Column Selections

Use select() for basic column selection.

DataFusion can work with several file types, to start simple we can use a subset of the TLC Trip Record Data, which you can download here.

In [1]: from datafusion import SessionContext

In [2]: ctx = SessionContext()

In [3]: df = ctx.read_parquet("yellow_tripdata_2021-01.parquet")

In [4]: df.select("trip_distance", "passenger_count")
Out[4]: 
DataFrame()
+---------------+-----------------+
| trip_distance | passenger_count |
+---------------+-----------------+
| 2.1           | 1.0             |
| 0.2           | 1.0             |
| 14.7          | 1.0             |
| 10.6          | 0.0             |
| 4.94          | 1.0             |
| 1.6           | 1.0             |
| 4.1           | 1.0             |
| 5.7           | 1.0             |
| 9.1           | 1.0             |
| 2.7           | 2.0             |
+---------------+-----------------+

For mathematical or logical operations use col() to select columns, and give meaningful names to the resulting operations using alias()

In [5]: from datafusion import col, lit

In [6]: df.select((col("tip_amount") + col("tolls_amount")).alias("tips_plus_tolls"))
Out[6]: 
DataFrame()
+-----------------+
| tips_plus_tolls |
+-----------------+
| 0.0             |
| 0.0             |
| 8.65            |
| 6.05            |
| 4.06            |
| 2.35            |
| 0.0             |
| 0.0             |
| 0.0             |
| 3.15            |
+-----------------+

Warning

Please be aware that all identifiers are effectively made lower-case in SQL, so if your file has capital letters (ex: Name) you must put your column name in double quotes or the selection won’t work. As an alternative for simple column selection use select() without double quotes

For selecting columns with capital letters use '"VendorID"'

In [7]: df.select(col('"VendorID"'))
Out[7]: 
DataFrame()
+----------+
| VendorID |
+----------+
| 1        |
| 1        |
| 1        |
| 1        |
| 2        |
| 1        |
| 1        |
| 1        |
| 1        |
| 1        |
+----------+

To combine it with literal values use the lit()

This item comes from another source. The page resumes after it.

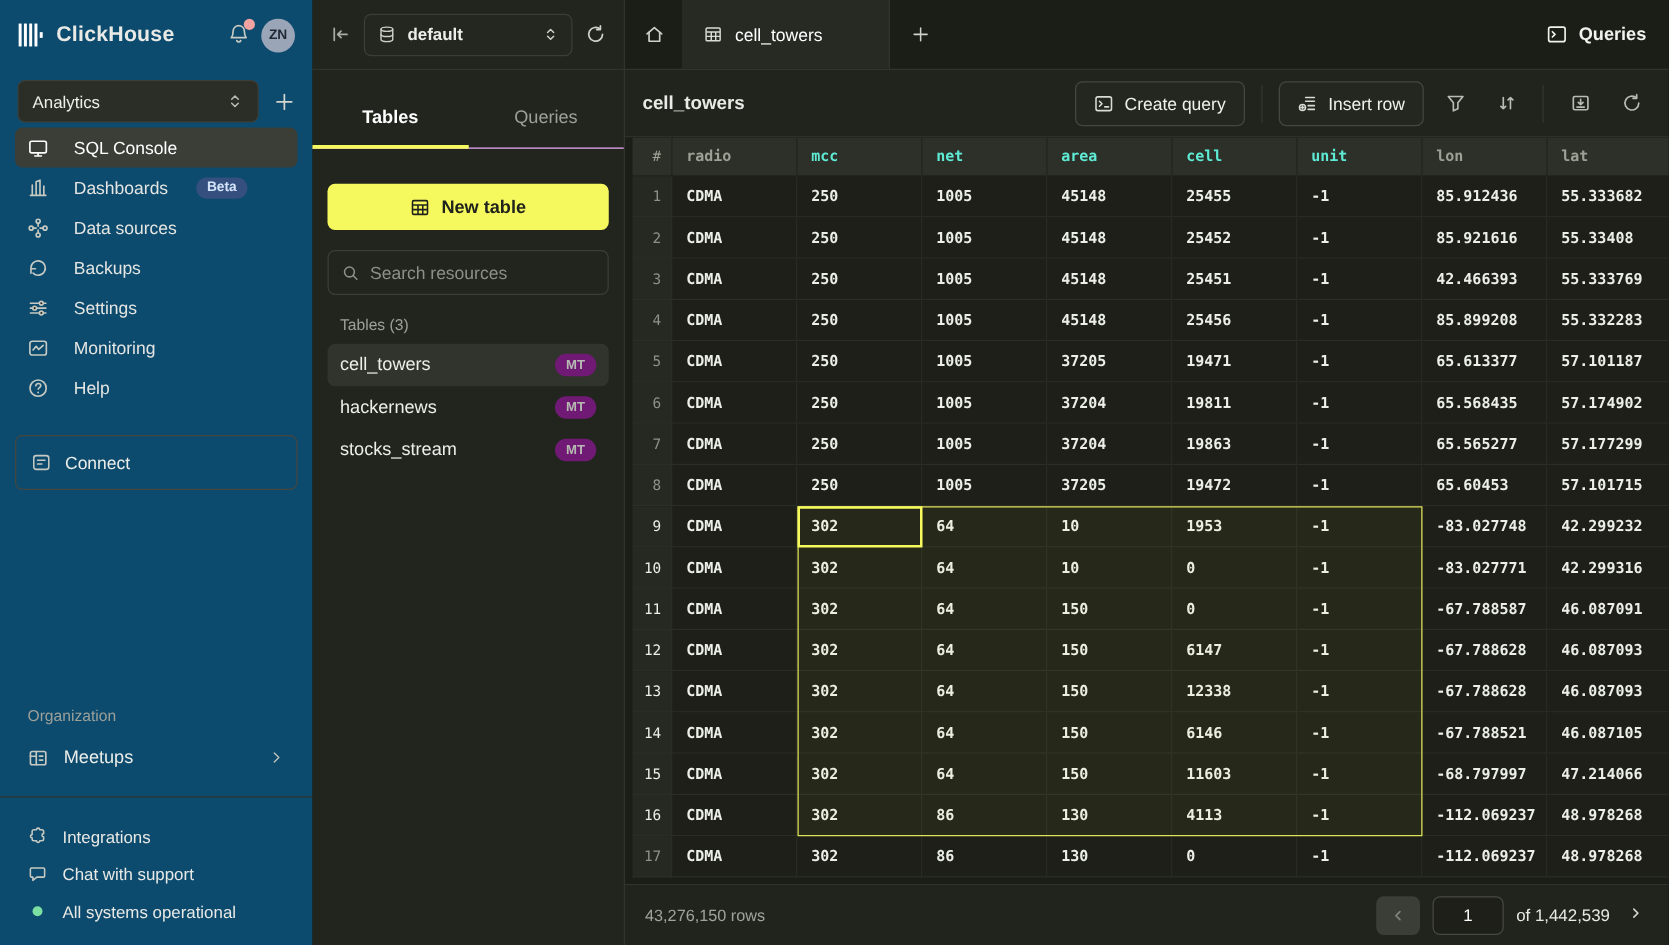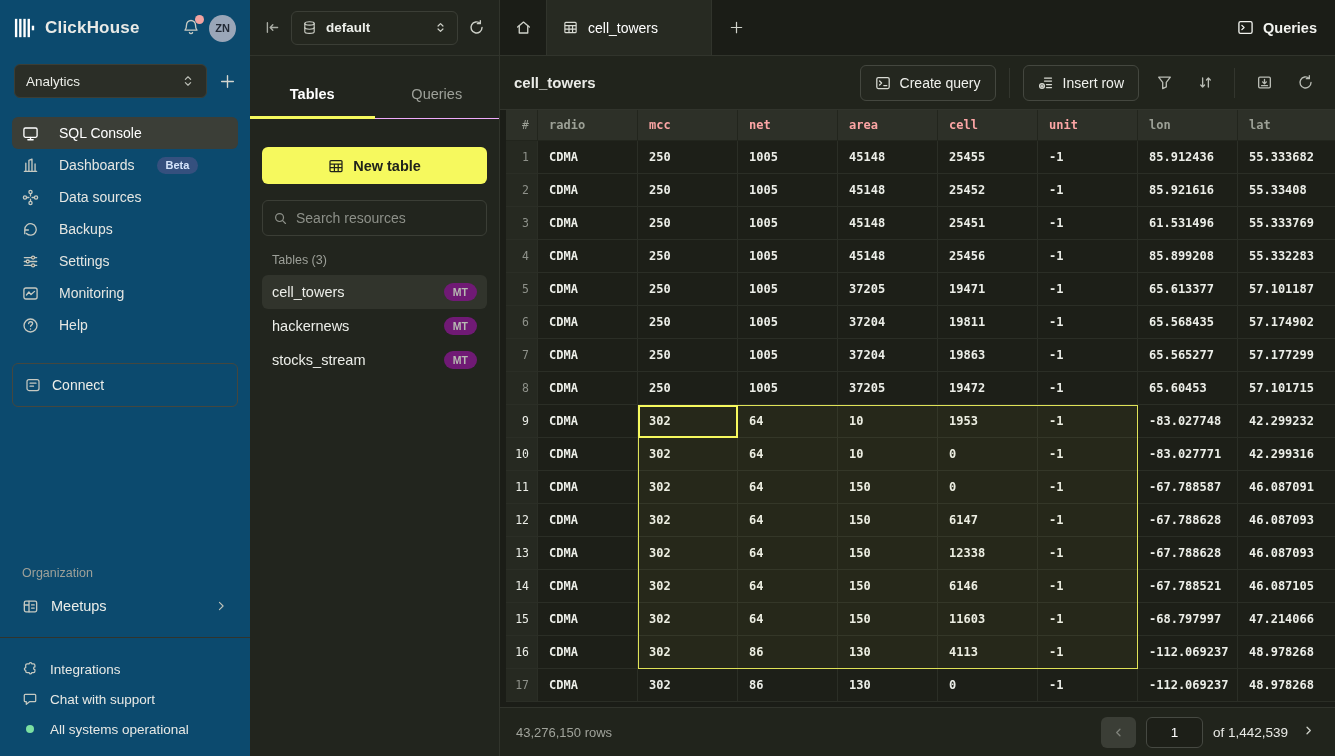"Analytics" .workspace-row { margin: 8px 2px 19px -> 8px 2px 4px }
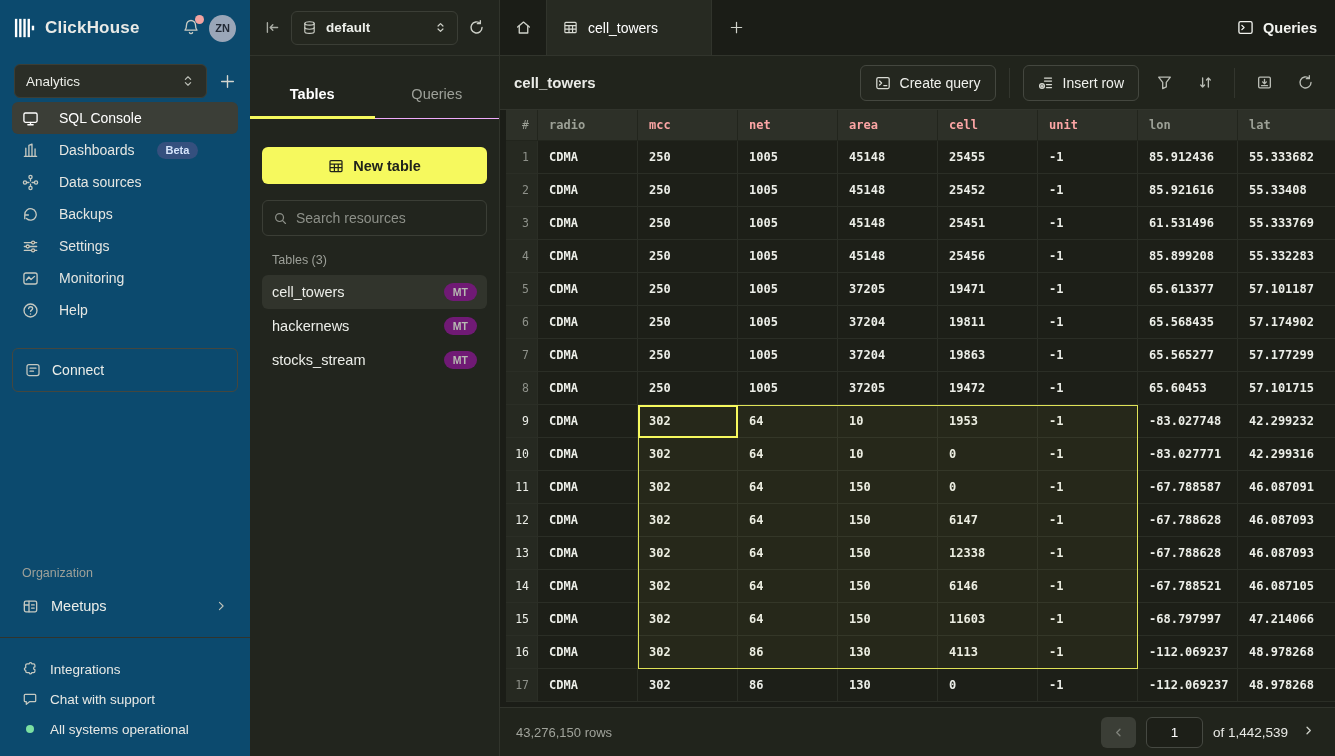"mcc" .grid-row.head .gc.selcol { color: #fca5a5 -> #5eead4 }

In [8]: large_trip_distance = col("trip_distance") > lit(5.0)

In [9]: low_passenger_count = col("passenger_count") < lit(4)

In [10]: df.select((large_trip_distance & low_passenger_count).alias("lonely_trips"))
Out[10]: 
DataFrame()
+--------------+
| lonely_trips |
+--------------+
| false        |
| false        |
| true         |
| true         |
| false        |
| false        |
| false        |
| true         |
| true         |
| false        |
+--------------+